海に流れ込むプラスチックを減らすためにやるべきこと
限られた場所から流れ着くプラスチック
海には、人間活動から流れ着いたゴミがたくさん漂流したり、沈んだりしています。
そのゴミも多様ですが、中でもプラスチックはその量と悪い影響の大きさから、常に対応が求められます。
そんな中、海に流れ着いたプラスチックが、どこから来たものなのかを研究した論文が発表されています。
その結果、流入量のトップ10の川で、川から海に流れ着いたプラスチック全体の95%がカバーされるということがわかりました。
1. プラスチックが海に及ぼす影響
海に流れ着いているプラスチックの量は、現在年間800万トン程度。
彼らの大半は、何十年もの間分解されず海を漂い続けます。
見た目上は小さく砕けたとしても、化学合成物質であるプラスチックを、海の生き物たちは分解することは出来ません。

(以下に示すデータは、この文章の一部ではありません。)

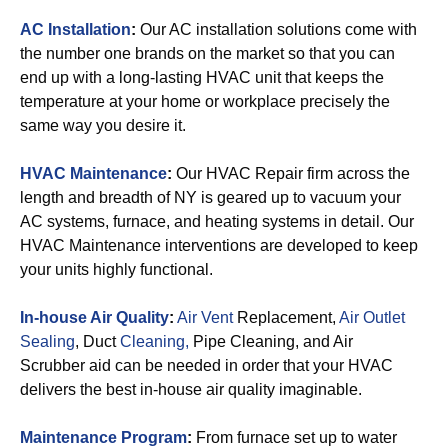
AC Installation
:
Our AC installation solutions come with
the number one brands on the market so that you can
end up with a long-lasting HVAC unit that keeps the
temperature at your home or workplace precisely the
same way you desire it.
HVAC Maintenance
:
Our HVAC Repair firm across the
length and breadth of NY is geared up to vacuum your
AC systems, furnace, and heating systems in detail. Our
HVAC Maintenance interventions are developed to keep
your units highly functional.
In-house Air Quality
:
Air Vent
Replacement,
Air Outlet
Sealing
, Duct
Cleaning,
Pipe Cleaning, and Air
Scrubber aid can be needed in order that your HVAC
delivers the best in-house air quality imaginable.
Maintenance Program
:
From furnace set up to water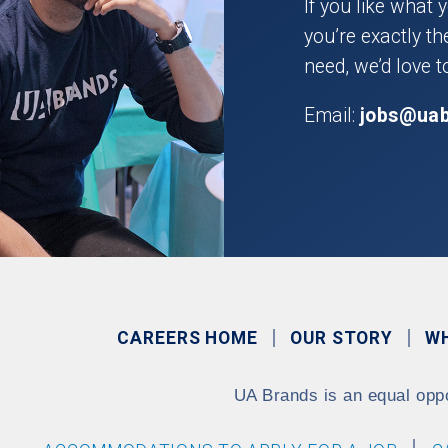
If you like what 
you’re exactly t
need, we’d love t
Email:
jobs@ua
CAREERS HOME
OUR STORY
W
UA Brands is an equal opp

プラスチックが海に存在することによって、海の生き物たちは多大なる迷惑を被ることになります。
例えば、ビニール袋は亀からすると餌であるクラゲのように見えてしまいます。
誤ってビニール袋を食べてしまった亀は、消化もされず排出もされないビニール袋でお腹がいっぱいになって、栄養失調で死んでしまったりします。
また、海鳥なんかが尖ったプラスチックの破片を飲み込んだら、内臓に穴を開けてしまうこともあります。
海鳥の90%はプラスチックゴミを誤飲しているという調査結果もあり、言うまでもなく、プラスチックゴミは海の生態系を乱しているのです。
2. 海にプラスチックを供給している川
研究によると、川を経由して海に流れ着くプラスチックの量は、400万トンと全体の半分程度であり、その95%は10の川のいずれかから流れ着いているということです。
その10の川は以下の通り。
左から、川の名前、流れ込んでいる海、所属大陸の順です。
- 長江 黄海及び東シナ海 アジア
- インダス川 アラビア海 アジア
- 黄河 黄海及び東シナ海 アジア
- 海河 黄海及び東シナ海 アジア
- ナイル川 地中海 アフリカ
- メグナ川/ブラマプトラ川/ガンジス川 ベンガル湾 アジア
- 珠江 南シナ海 アジア
- アムール川 オホーツク海 アジア
- ニジェール川 ギニア湾 アフリカ
- メコン川 南シナ海 アジア
いずれも、聞いたことがある名前が続きます。
これらのうち、ナイル川とニジェール川を除いた8つの川はアジアにあり、プラスチックによる汚染との関連性もあるのでは、と指摘されています。
2015年の研究によると、プラスチックによる汚染が深刻な国のトップ20のうち、11はアジアに所属し、ナンバー1は中国でした。
どんなプラスチックが含まれているかは川によって異なり、例えば中国の長江であれば細かいプラスチックの割合が高く、ロサンゼルスのガブリエル川であれば大型のプラスチックが多いという結果が出ています。
しかし、歯磨き粉に含まれるマイクロプラスチックや、合成樹脂などについては、どこから来ているのかがまだあまり明確ではないようです。
この点については、引き続き研究が必要になります。
3. 研究の成果
今回の研究の結果、10の川が海へのプラスチックの流入の95%を占めていることが判明しました。
これはつまり、この10の川に対して対策を取るだけで、海に流れ込むプラスチックの量は劇的に減らせることを意味します。
例えば、これらの10の川から流入するプラスチックを50%減らすことができれば、川を経由して海に流れ込む全プラスチックの内の45%が削減出来るのです。
これらの研究結果を活かし、一刻も早く環境への対策をうってもらえることが望まれますね。